Es un caso tremendo de miopía porque, además de esos títulos desprejuiciados y divertidísimos y favoritos del público (su debut con El libro de Rachel, Dinero, Éxito… muchas veces a vueltas con el tema del fracaso como contrapunto a los excesos neoliberales de la Inglaterra de Thatcher y los Estados Unidos de Reagan —y con esto vengo a decir que tenían su chicha sociológica y moral), Amis se apropió de la novela de género (Campos de Londres, Tren nocturno), supo ser experimental (La flecha del tiempo), renovó el género autobiográfico (la monumental Experiencia, la reciente Desde dentro) y explicó los peores momentos del siglo XX desde ensayos muy particulares (Koba el temible) y con alguna que otra novela incómoda, de esas que invitan a pensar más allá de los conceptos asumidos (el gulag en La casa de los encuentros, Auschwitz en La zona de interés), por no hablar de su corpus crítico-teórico (La guerra contra el cliché).
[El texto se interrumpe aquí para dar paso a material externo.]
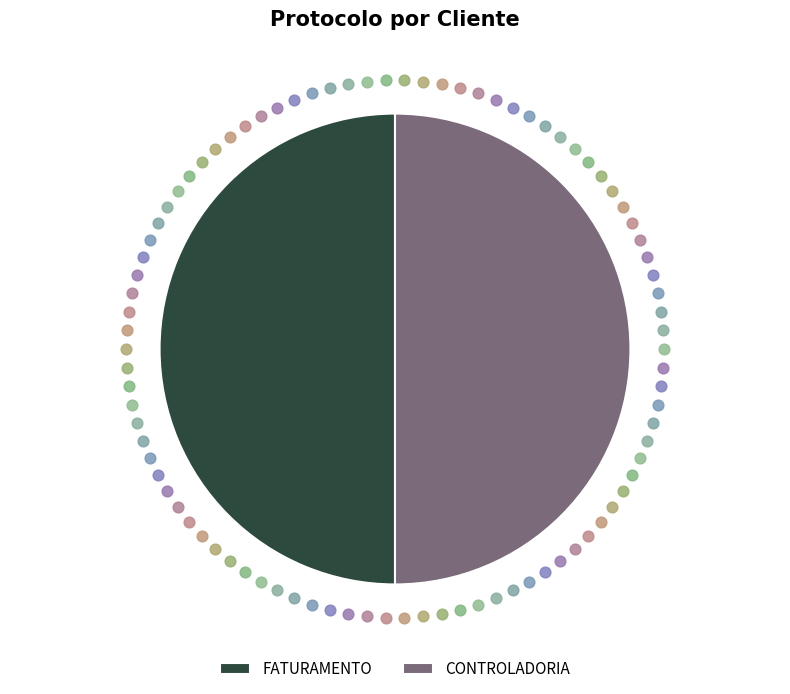

Which category has the smallest portion of the pie?

CONTROLADORIA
El Nobel es el Nobel y siempre se las trae, pero clama al cielo que Amis se haya ido a la tumba sin un solo premio Booker o Whitbread/Costa en su haber.

 

Experiencia, el motivo de mi viaje a Londres de aquel invierno de 2002, sí obtuvo al menos el James Tait, posiblemente el galardón de biografía más importante del Reino Unido. Pese al carácter diverso y siempre ambicioso de la obra amisiana, el encuentro que ese título concreto ampara entre estilo y repaso vital quizá represente el mejor agujero de gusano para aproximarnos a Martin Amis. Se puede consultar lo que escribí al respecto, tras aquella charla en el domicilio Amis-Fonseca, en una triple entrega: aquí, aquí y aquí. Y aquí, esta vez en un todo, el recuento de mi regreso al lugar del crimen, siete años después. El escritor que comenzó su carrera literaria siendo “el hijo de Kingsley”, el escritor que a base de clase y chulería e ironía e inteligencia y no pocas contradicciones acabó convirtiendo a Sir Kingsley en “el padre de Martin”, falleció el sábado, a los 73 años de edad, a causa de un cáncer de esófago. DEP.